I shook my head, speaking softly. “I don’t know.”

“Meera—”

“Really.” I met his gaze, trying to show him that I wasn’t giving lip service. “I genuinely don’t know. Compel me if you want. None of this was supposed to happen.”

“I’m afraid I don’t understand.”

“I told you, I took a contract for a job. I don’t know who hired me. I didn’t know it was for a person. I thought it would be for an object. You know, like a map or a compass or a stone? I’m good at finding things.” I glanced down, playing with the gray fur that lined the blanket. “Once I accept the contract, I’m bound to it. I don’t know the details as to why, and I can’t tell you where I took him or who hired me. Magic prevents it.”

Vareck scrubbed his hands down his face, exhaling deeply while thinking about what I’d just told him. “If you’re telling the truth, Eleanor is going to lose her shit,” he muttered, rubbing his hands over his beard.

“I am telling the truth.”

“Have you tried to use persuasion since you woke up?”

“No.” The lie slipped out effortlessly before I had time to consider the question.

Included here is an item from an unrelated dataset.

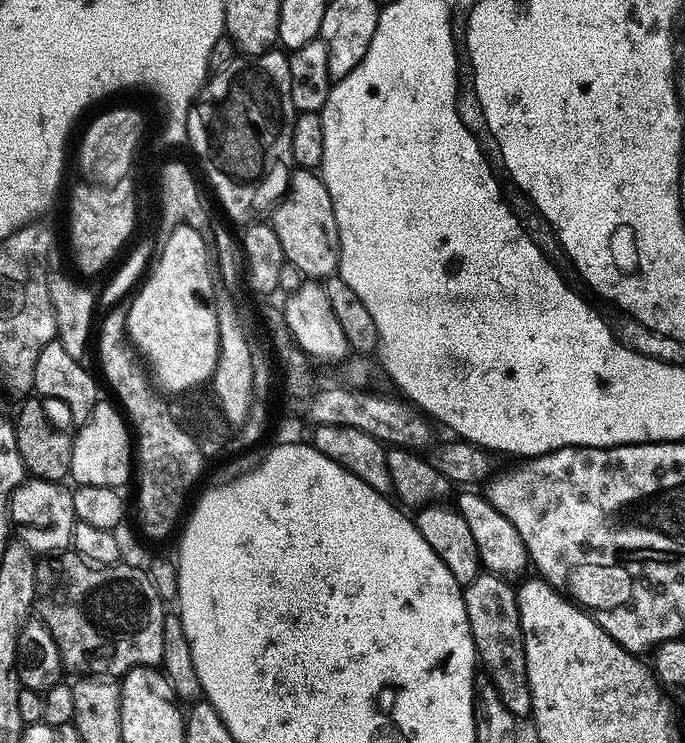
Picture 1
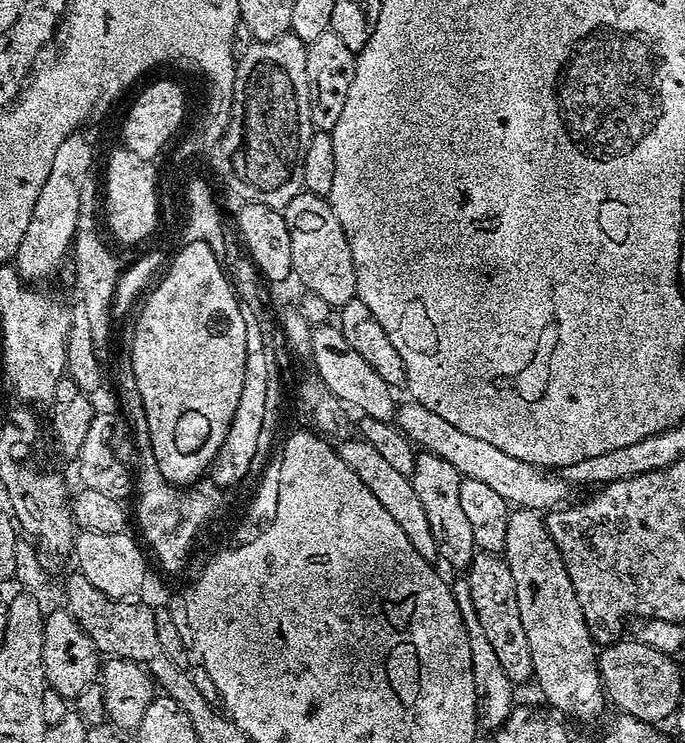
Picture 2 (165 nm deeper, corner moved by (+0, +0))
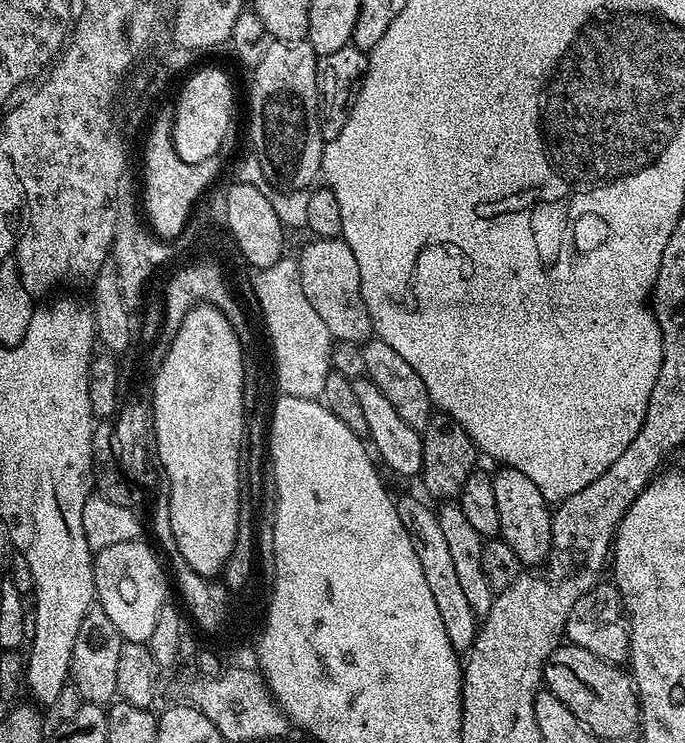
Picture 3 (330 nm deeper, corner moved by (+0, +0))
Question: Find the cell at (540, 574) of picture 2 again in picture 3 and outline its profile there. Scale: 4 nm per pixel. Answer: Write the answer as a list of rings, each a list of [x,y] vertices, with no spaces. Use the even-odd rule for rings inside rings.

“You think I didn’t feel it earlier when you tried?” He grabbed a goblet, taking a slow, deliberate drink, his smirk practically daring me to try again. My jaw dropped as he called me out, and I attempted to defend myself, but ajumbled mess of incoherent words came out before I barely managed to speak.

“I—” Sighing deeply, I pinched the bridge of my nose. “I don’t know why I lied. Self-preservation, I suppose. Yes, I tried to use it. I can’t, okay? It makes me nauseous right now. That’s the truth, and so is what I said about Prince Damon.” I paused, thinking more about the emotional side of things. “I don’t blame Eleanor, you know. My mom would be beside herself too, and she’d put someone’s head on a pike. Is Eleanor your sister?”

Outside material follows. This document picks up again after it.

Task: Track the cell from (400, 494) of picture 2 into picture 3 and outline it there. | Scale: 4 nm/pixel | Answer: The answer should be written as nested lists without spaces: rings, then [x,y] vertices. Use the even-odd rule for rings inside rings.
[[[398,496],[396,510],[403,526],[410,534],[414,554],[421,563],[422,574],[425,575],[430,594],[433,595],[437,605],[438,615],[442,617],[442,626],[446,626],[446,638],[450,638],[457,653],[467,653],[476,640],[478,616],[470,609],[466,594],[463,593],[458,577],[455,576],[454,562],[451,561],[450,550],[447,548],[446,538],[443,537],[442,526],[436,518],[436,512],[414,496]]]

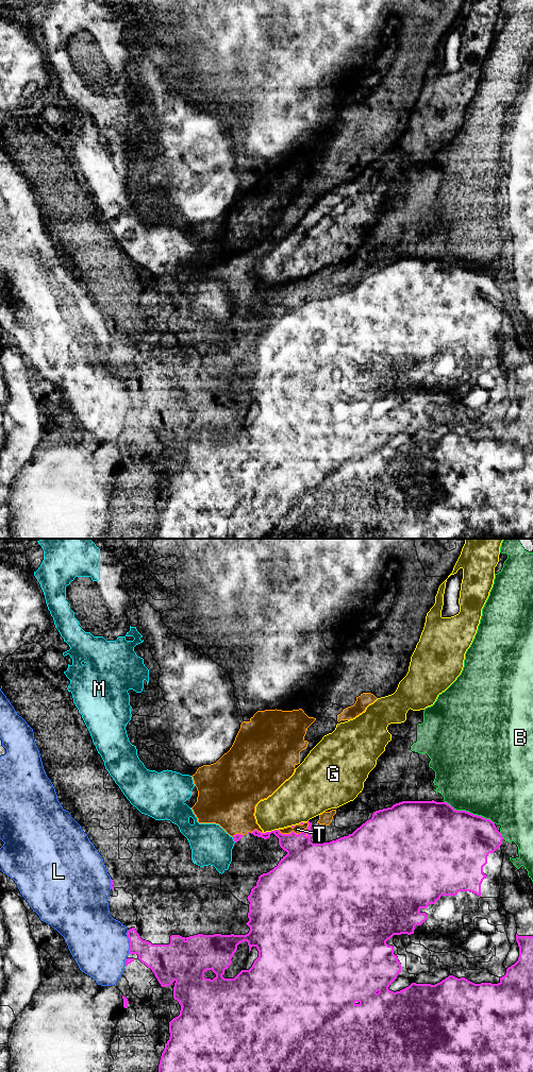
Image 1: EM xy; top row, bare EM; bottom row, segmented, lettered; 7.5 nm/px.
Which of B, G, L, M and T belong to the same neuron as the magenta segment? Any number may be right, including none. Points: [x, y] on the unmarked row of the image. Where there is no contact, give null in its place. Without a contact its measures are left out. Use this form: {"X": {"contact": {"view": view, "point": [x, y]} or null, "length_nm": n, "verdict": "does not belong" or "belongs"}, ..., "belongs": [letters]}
{"B": {"contact": {"view": "xy", "point": [468, 268]}, "length_nm": 420, "verdict": "does not belong"}, "G": {"contact": {"view": "xy", "point": [271, 287]}, "length_nm": 120, "verdict": "does not belong"}, "L": {"contact": {"view": "xy", "point": [129, 396]}, "length_nm": 180, "verdict": "does not belong"}, "M": {"contact": {"view": "xy", "point": [233, 294]}, "length_nm": 50, "verdict": "does not belong"}, "T": {"contact": {"view": "xy", "point": [294, 288]}, "length_nm": 240, "verdict": "does not belong"}, "belongs": []}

Vareck recoiled with a quick, curt shake of his head. “Gods, no. She’s my late brother’s wife. My sister was. . . she died a long time ago.” There was a great deal of sorrow in his voice, but he did his best to mask it.

I apologized softly, looking away at the fireplace. The flames twisted and turned, hypnotizing me while I thought about how much I should tell him. “I don’t kidnap people. If I’d known, I never would have taken the contract. I had planned to get him back.” Even if it meant beating Lou with a stick. Crafty shit. If I ever got myself out of this, he was a dead man. I’d never take a job from him again.

“What was your plan?”

“I hadn’t entirely formed one yet. Step one was going to a safe place. Step two was laying out the plan for his rescue. I never even crossed step one off my list. You know, because you showed up.”

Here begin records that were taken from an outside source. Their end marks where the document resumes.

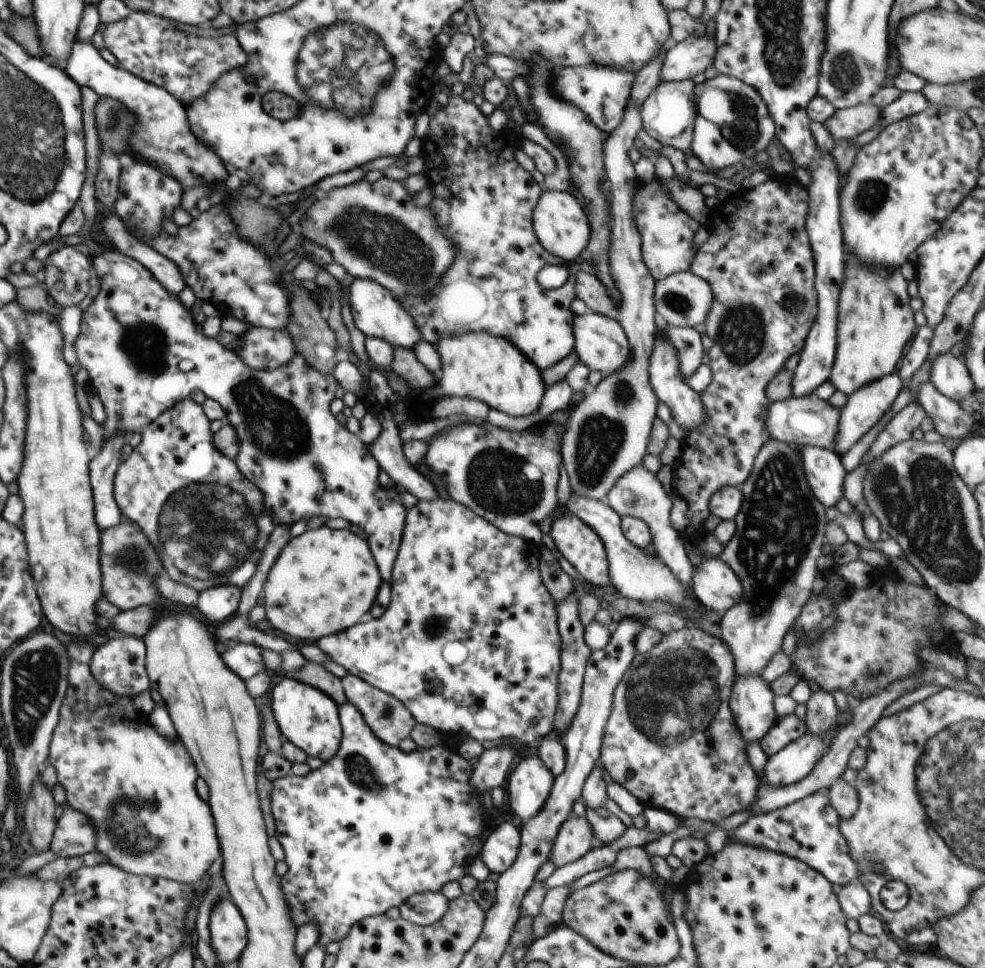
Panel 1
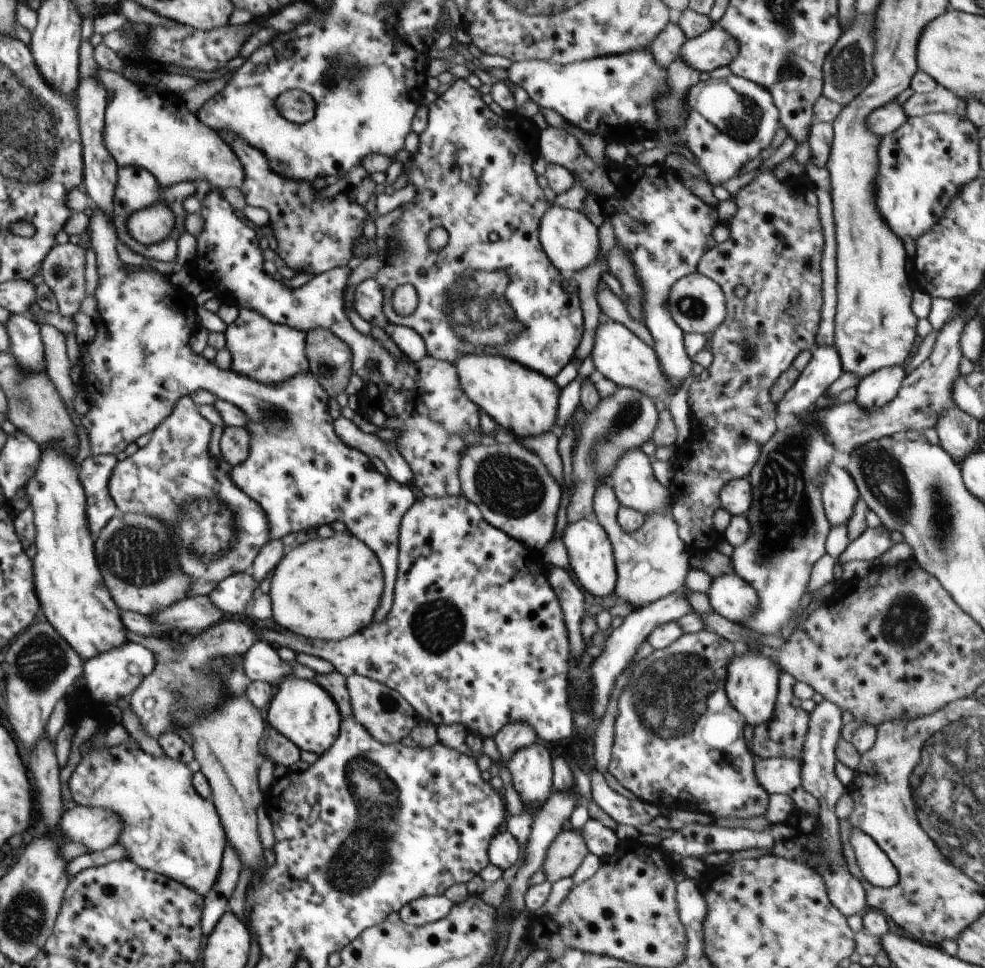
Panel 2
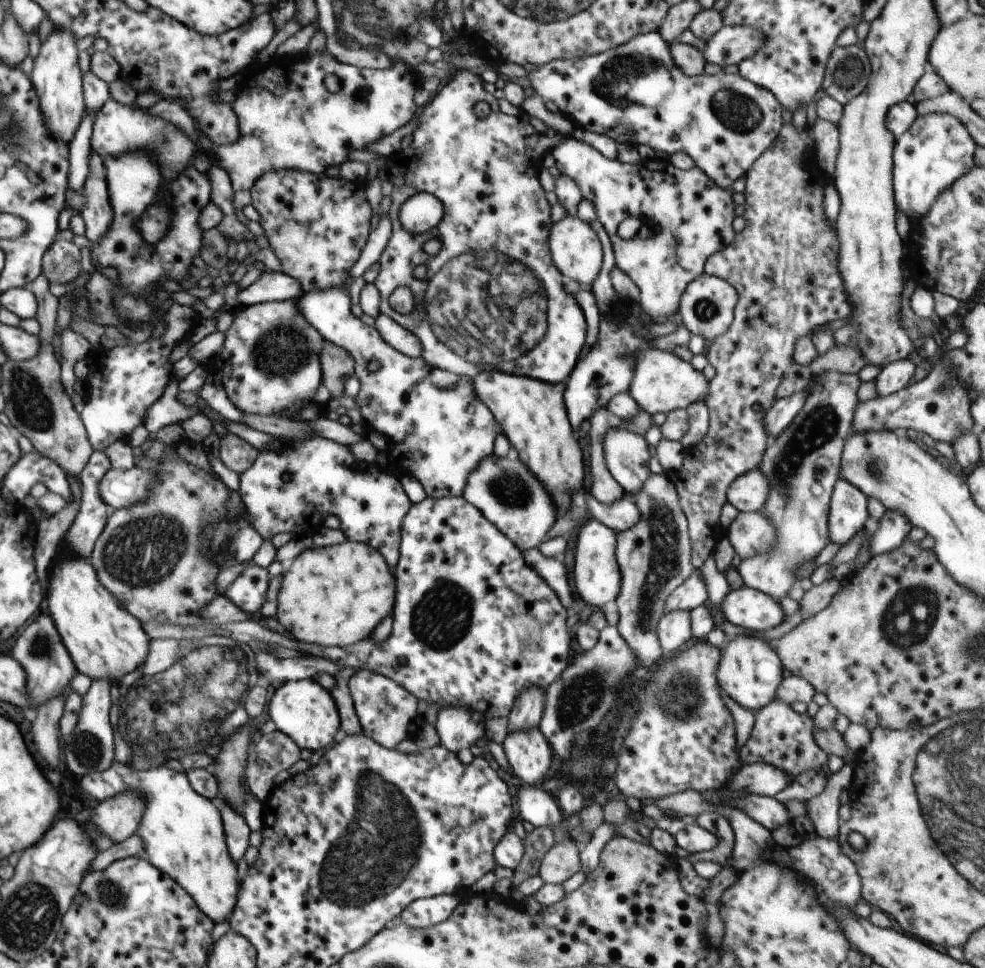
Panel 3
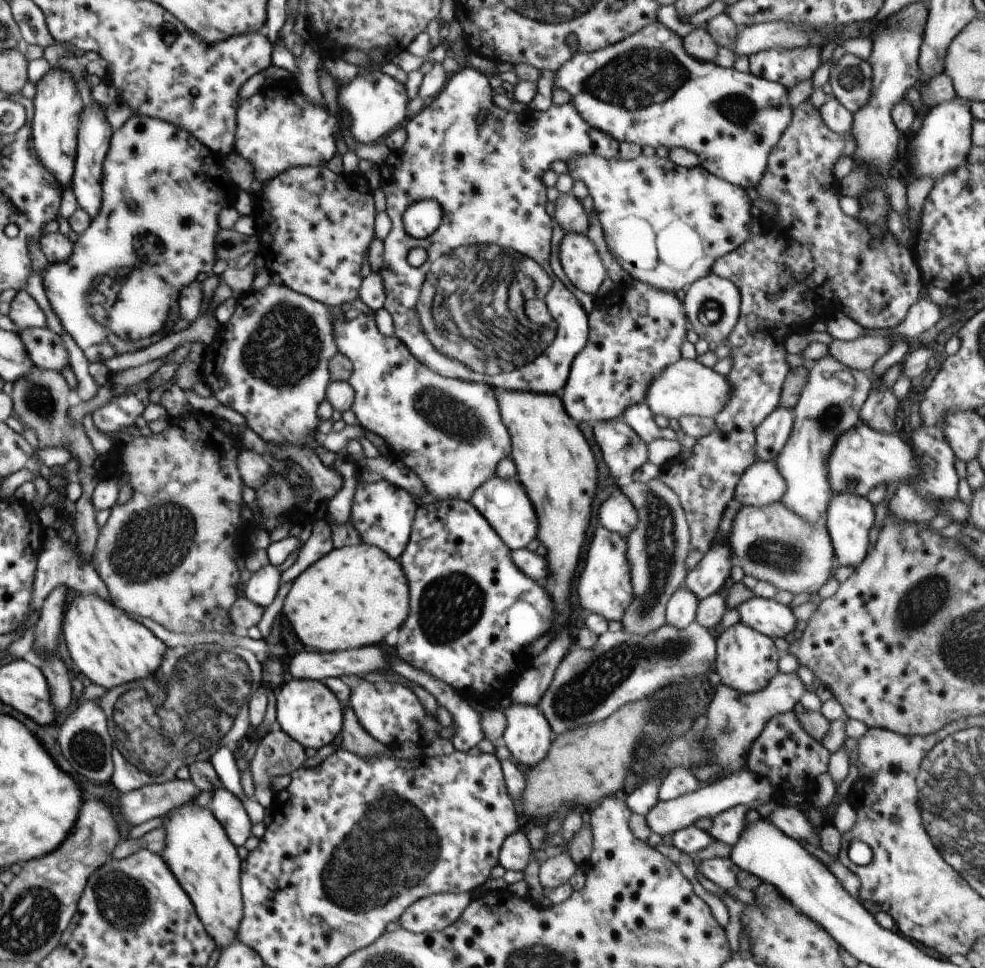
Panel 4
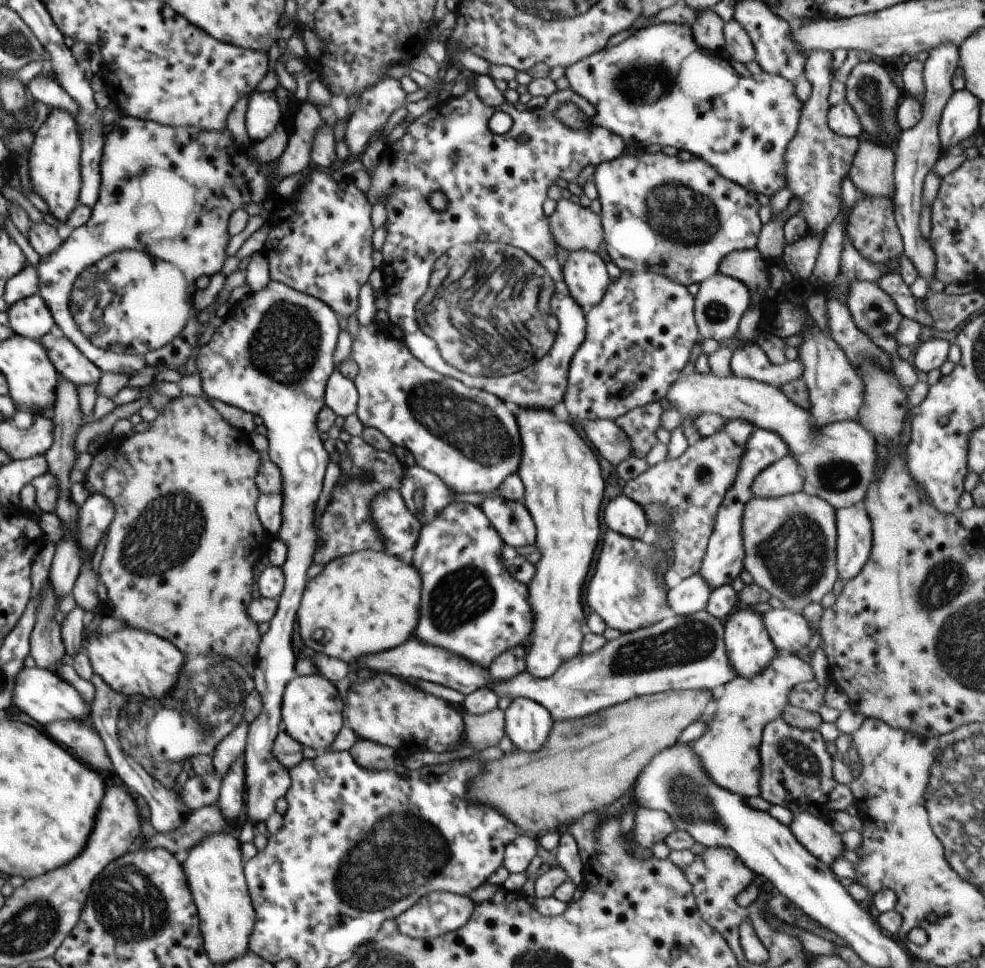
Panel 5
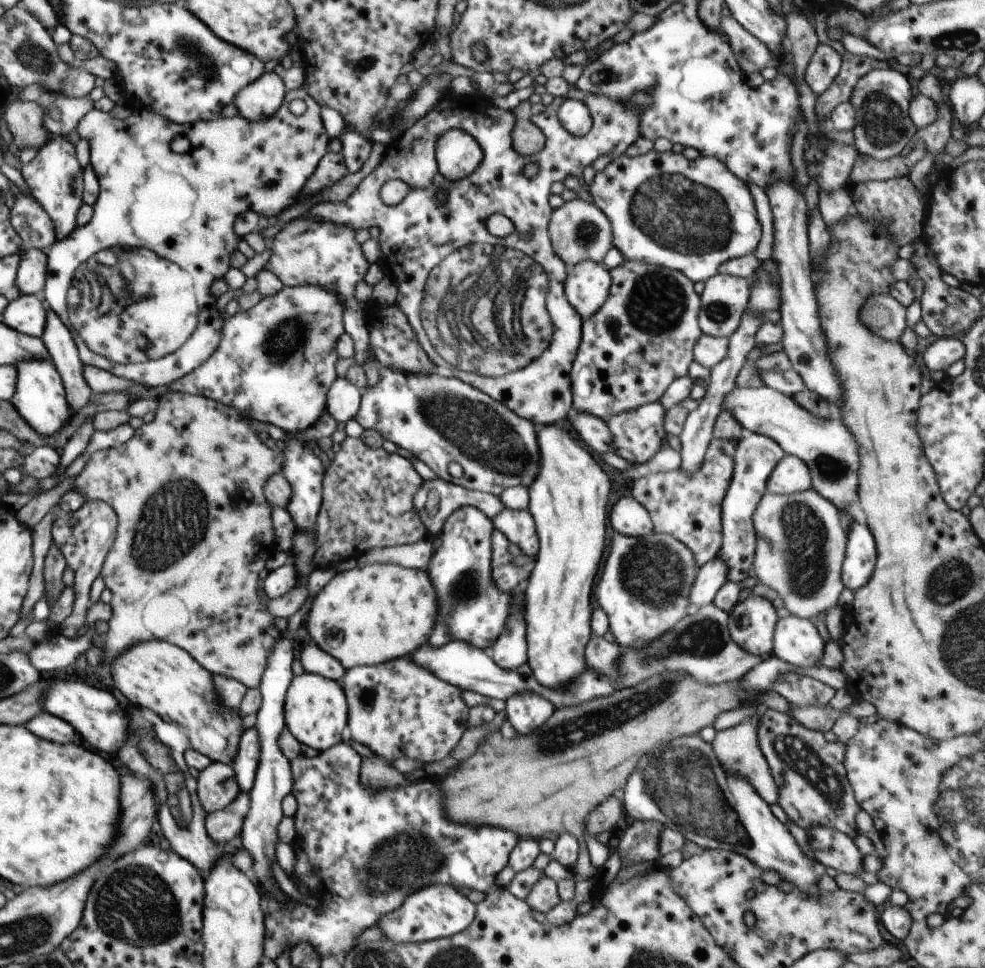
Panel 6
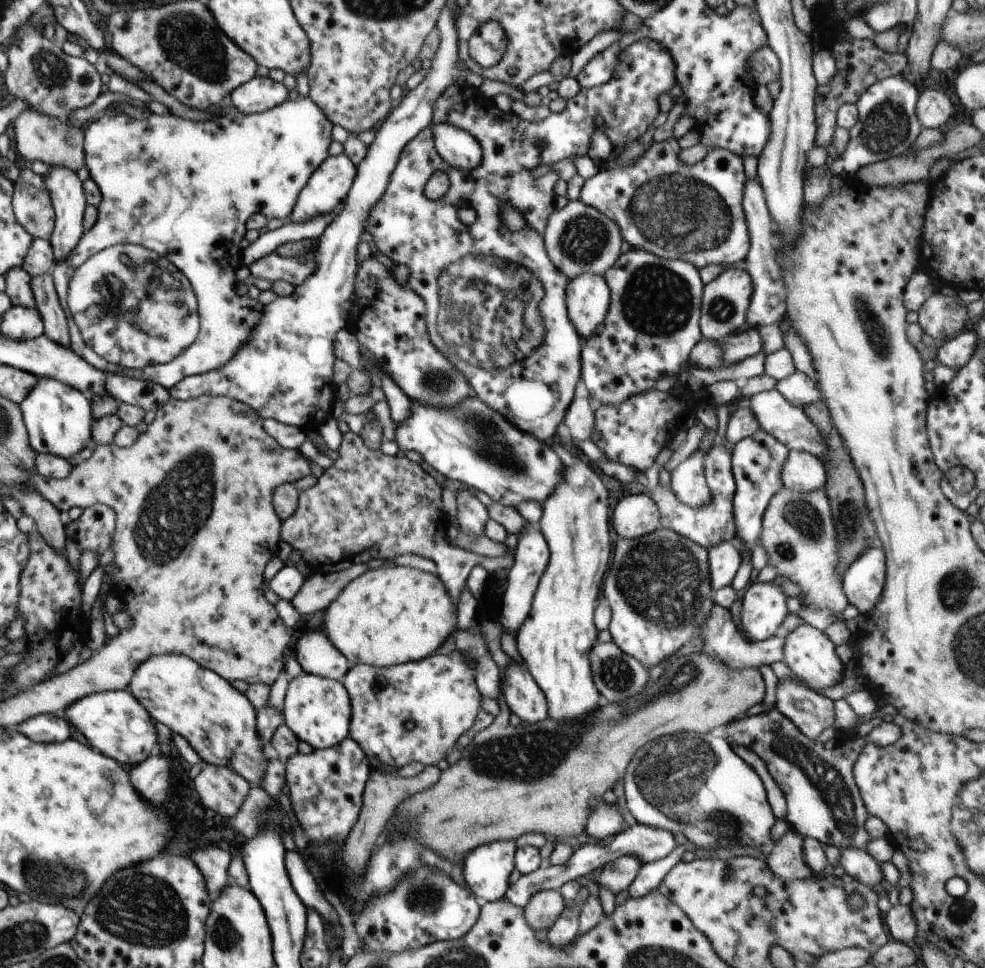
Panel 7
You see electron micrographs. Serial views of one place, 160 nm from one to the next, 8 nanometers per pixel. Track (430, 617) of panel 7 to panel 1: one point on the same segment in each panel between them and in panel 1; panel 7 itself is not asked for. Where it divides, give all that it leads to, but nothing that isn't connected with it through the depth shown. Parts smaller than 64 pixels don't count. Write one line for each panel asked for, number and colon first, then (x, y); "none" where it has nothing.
1: (325, 580)
2: (328, 588)
3: (332, 596)
4: (354, 596)
5: (365, 603)
6: (374, 613)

“He does have impeccable timing, doesn’t he?” The cat pushed the door open somehow, slipping in through the small crack. His tail brushed against the door, curling around it as he walked by. “Vareck, I mean. Not the nephew.”

The king groaned. “Go away, Corvo.”

He sat, looking between us as he ignored the dismissal. “So tell me. What’d I miss?”

“It sounds like you were listening in on us already,” I said as my stomach rumbled obnoxiously.

The king huffed a quiet laugh. “You’re probably starving. I wanted to have food ready for you earlier. I just didn’t know when you were going to wake up. Corvo, will you see to it that the attendants bring lunch for her?”

“Seriously? I just got back, V.”

“Yes, seriously.”

Corvo let out a long, exaggerated sigh. “All right. But not for you. For the girl. She's crazy; I like her.” I watched as Corvo waddled lazily toward the door.

Vareck turned to me, a teasing glint in his ice-blue eyes. “Well, he hardly likes anyone. It seems you have a fan.”

“Can’t be too fond of me. He practically pushed me out the window,” I said flatly.

“I can’t push someone out the window, Meera.”